Predicting Thermal Adaptation by Looking Into Populations’ Genomic Past

2020 
Molecular evolution offers an insightful theory to interpret the genomic consequences of thermal adaptation to previous events of climate change beyond range shifts. However, disentangling often mixed footprints of selective and demographic processes from those due to lineage sorting, recombination rate variation and genomic constrains is not trivial. Therefore, here we condense current and historical population genomic tools to study thermal adaptation, and outline key developments (genomic-prediction, machine-learning) that might assist their utilization for improving forecasts of populations’ responses to thermal variation. We start by summarizing how recent thermal-driven selective and demographic responses can be inferred by coalescent methods, and in turn how quantitative genetic theory offers suitable multi-trait predictions over a few generations via the breeder’s equation. We later assume that enough generations have passed as to display genomic signatures of divergent selection to thermal variation, and describe how these footprints can be reconstructed using genome-wide association and selection scans, or alternatively, may be used for forward prediction over multiple generations under an infinitesimal genomic prediction model.

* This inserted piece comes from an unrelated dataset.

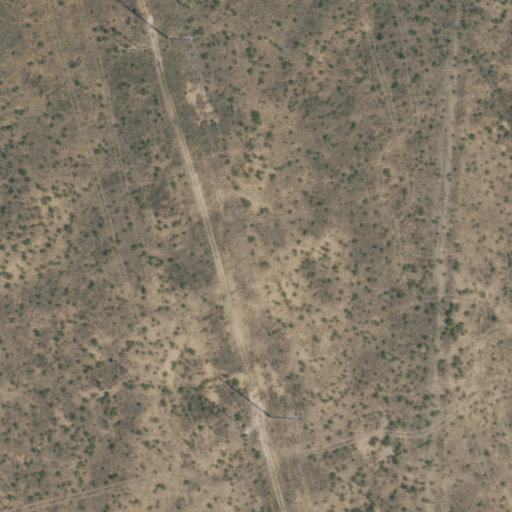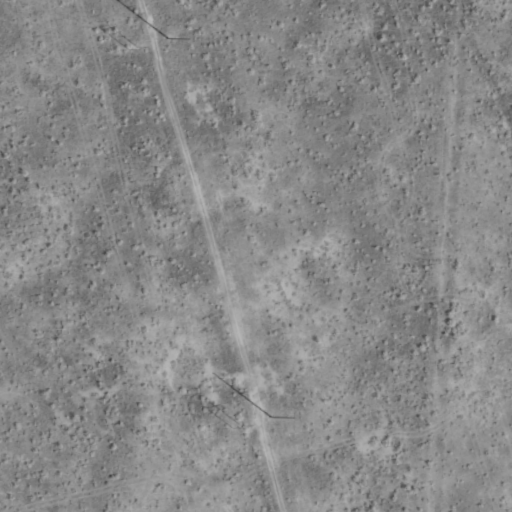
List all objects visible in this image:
power tower: (166, 38)
power tower: (130, 50)
power tower: (270, 416)
power tower: (235, 426)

Finally, we move deeper in time to comprehend the genomic consequences of thermal shifts at an evolutionary time scale by relying on phylogeographic approaches that allow for reticulate evolution and ecological parapatric speciation, and end by envisioning the potential of modern machine learning techniques to better inform long-term predictions. We conclude that foreseeing future thermal adaptive responses requires bridging the multiple spatial scales of historical and predictive environmental change research under modern cohesive approaches such as genomic prediction and machine learning frameworks.